▶ What to produce
Find each line in the rows that contains the string "http" and copy it out. Case must match.

··· Given entries

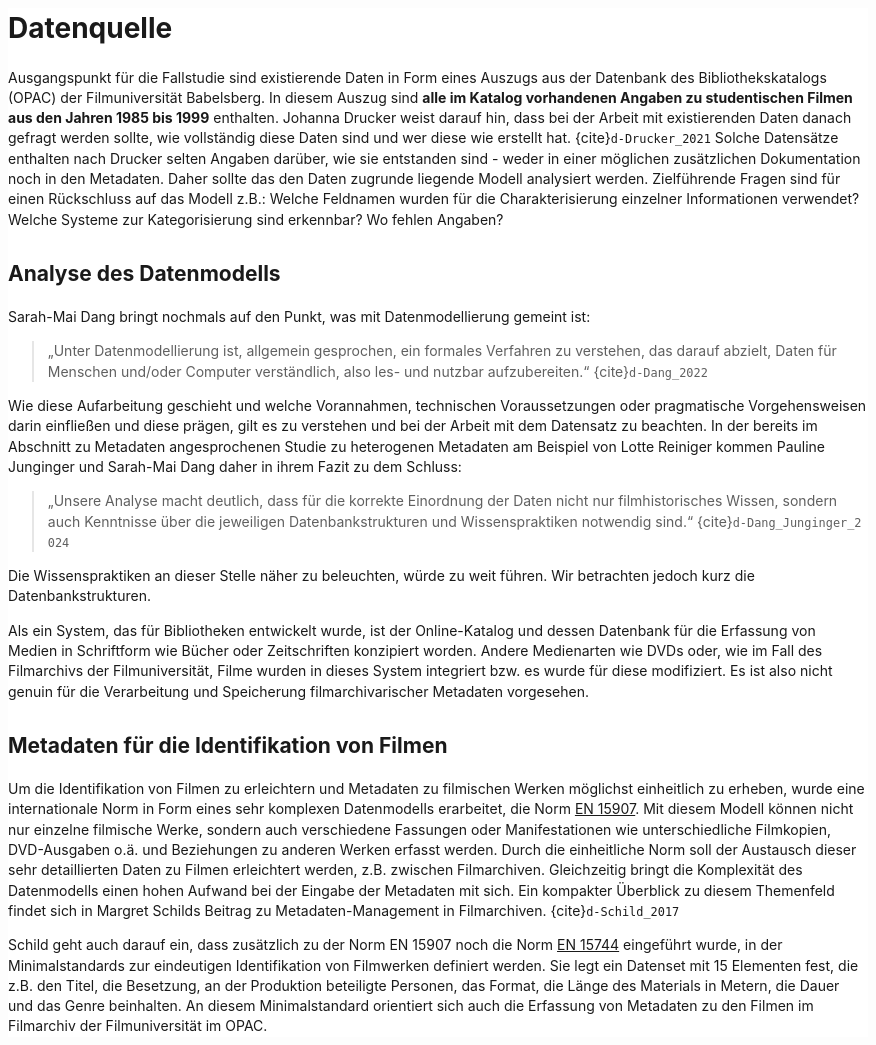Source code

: # Datenquelle
Ausgangspunkt für die Fallstudie sind existierende Daten in Form eines Auszugs aus der Datenbank des Bibliothekskatalogs (OPAC) der Filmuniversität Babelsberg. In diesem Auszug sind **alle im Katalog vorhandenen Angaben zu studentischen Filmen aus den Jahren 1985 bis 1999** enthalten. Johanna Drucker weist darauf hin, dass bei der Arbeit mit existierenden Daten danach gefragt werden sollte, wie vollständig diese Daten sind und wer diese wie erstellt hat. {cite}`d-Drucker_2021` Solche Datensätze enthalten nach Drucker selten Angaben darüber, wie sie entstanden sind - weder in einer möglichen zusätzlichen Dokumentation noch in den Metadaten. Daher sollte das den Daten zugrunde liegende Modell analysiert werden. Zielführende Fragen sind für einen Rückschluss auf das Modell z.B.: Welche Feldnamen wurden für die Charakterisierung einzelner Informationen verwendet? Welche Systeme zur Kategorisierung sind erkennbar? Wo fehlen Angaben?

## Analyse des Datenmodells

Sarah-Mai Dang bringt nochmals auf den Punkt, was mit Datenmodellierung gemeint ist: 

> „Unter Datenmodellierung ist, allgemein gesprochen, ein formales Verfahren zu verstehen, das darauf abzielt, Daten für Menschen und/oder Computer verständlich, also les- und nutzbar aufzubereiten.“ {cite}`d-Dang_2022`

Wie diese Aufarbeitung geschieht und welche Vorannahmen, technischen Voraussetzungen oder pragmatische Vorgehensweisen darin einfließen und diese prägen, gilt es zu verstehen und bei der Arbeit mit dem Datensatz zu beachten. In der bereits im Abschnitt zu Metadaten angesprochenen Studie zu heterogenen Metadaten am Beispiel von Lotte Reiniger kommen Pauline Junginger und Sarah-Mai Dang daher in ihrem Fazit zu dem Schluss:
> „Unsere Analyse macht deutlich, dass für die korrekte Einordnung der Daten nicht nur filmhistorisches Wissen, sondern auch Kenntnisse über die jeweiligen Datenbankstrukturen und Wissenspraktiken notwendig sind.“ {cite}`d-Dang_Junginger_2024`

Die Wissenspraktiken an dieser Stelle näher zu beleuchten, würde zu weit führen. Wir betrachten jedoch kurz die Datenbankstrukturen.

Als ein System, das für Bibliotheken entwickelt wurde, ist der Online-Katalog und dessen Datenbank für die Erfassung von Medien in Schriftform wie Bücher oder Zeitschriften konzipiert worden. Andere Medienarten wie DVDs oder, wie im Fall des Filmarchivs der Filmuniversität, Filme wurden in dieses System integriert bzw. es wurde für diese modifiziert. Es ist also nicht genuin für die Verarbeitung und Speicherung filmarchivarischer Metadaten vorgesehen.

## Metadaten für die Identifikation von Filmen
Um die Identifikation von Filmen zu erleichtern und Metadaten zu filmischen Werken möglichst einheitlich zu erheben, wurde eine internationale Norm in Form eines sehr komplexen Datenmodells erarbeitet, die Norm <a href="http://filmstandards.org/fsc/index.php/EN_15907" class="external-link" target="_blank">EN 15907</a>. Mit diesem Modell können nicht nur einzelne filmische Werke, sondern auch verschiedene Fassungen oder Manifestationen wie unterschiedliche Filmkopien, DVD-Ausgaben o.ä. und Beziehungen zu anderen Werken erfasst werden. Durch die einheitliche Norm soll der Austausch dieser sehr detaillierten Daten zu Filmen erleichtert werden, z.B. zwischen Filmarchiven. Gleichzeitig bringt die Komplexität des Datenmodells einen hohen Aufwand bei der Eingabe der Metadaten mit sich. Ein kompakter Überblick zu diesem Themenfeld findet sich in Margret Schilds Beitrag zu Metadaten-Management in Filmarchiven. {cite}`d-Schild_2017`

Schild geht auch darauf ein, dass zusätzlich zu der Norm EN 15907 noch die Norm <a href="http://filmstandards.org/fsc/index.php/EN_15744" class="external-link" target="_blank">EN 15744</a> eingeführt wurde, in der Minimalstandards zur eindeutigen Identifikation von Filmwerken definiert werden. Sie legt ein Datenset mit 15 Elementen fest, die z.B. den Titel, die Besetzung, an der Produktion beteiligte Personen, das Format, die Länge des Materials in Metern, die Dauer und das Genre beinhalten. An diesem Minimalstandard orientiert sich auch die Erfassung von Metadaten zu den Filmen im Filmarchiv der Filmuniversität im OPAC.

······

▶ Answer to this problem
Um die Identifikation von Filmen zu erleichtern und Metadaten zu filmischen Werken möglichst einheitlich zu erheben, wurde eine internationale Norm in Form eines sehr komplexen Datenmodells erarbeitet, die Norm <a href="http://filmstandards.org/fsc/index.php/EN_15907" class="external-link" target="_blank">EN 15907</a>. Mit diesem Modell können nicht nur einzelne filmische Werke, sondern auch verschiedene Fassungen oder Manifestationen wie unterschiedliche Filmkopien, DVD-Ausgaben o.ä. und Beziehungen zu anderen Werken erfasst werden. Durch die einheitliche Norm soll der Austausch dieser sehr detaillierten Daten zu Filmen erleichtert werden, z.B. zwischen Filmarchiven. Gleichzeitig bringt die Komplexität des Datenmodells einen hohen Aufwand bei der Eingabe der Metadaten mit sich. Ein kompakter Überblick zu diesem Themenfeld findet sich in Margret Schilds Beitrag zu Metadaten-Management in Filmarchiven. {cite}`d-Schild_2017`
Schild geht auch darauf ein, dass zusätzlich zu der Norm EN 15907 noch die Norm <a href="http://filmstandards.org/fsc/index.php/EN_15744" class="external-link" target="_blank">EN 15744</a> eingeführt wurde, in der Minimalstandards zur eindeutigen Identifikation von Filmwerken definiert werden. Sie legt ein Datenset mit 15 Elementen fest, die z.B. den Titel, die Besetzung, an der Produktion beteiligte Personen, das Format, die Länge des Materials in Metern, die Dauer und das Genre beinhalten. An diesem Minimalstandard orientiert sich auch die Erfassung von Metadaten zu den Filmen im Filmarchiv der Filmuniversität im OPAC.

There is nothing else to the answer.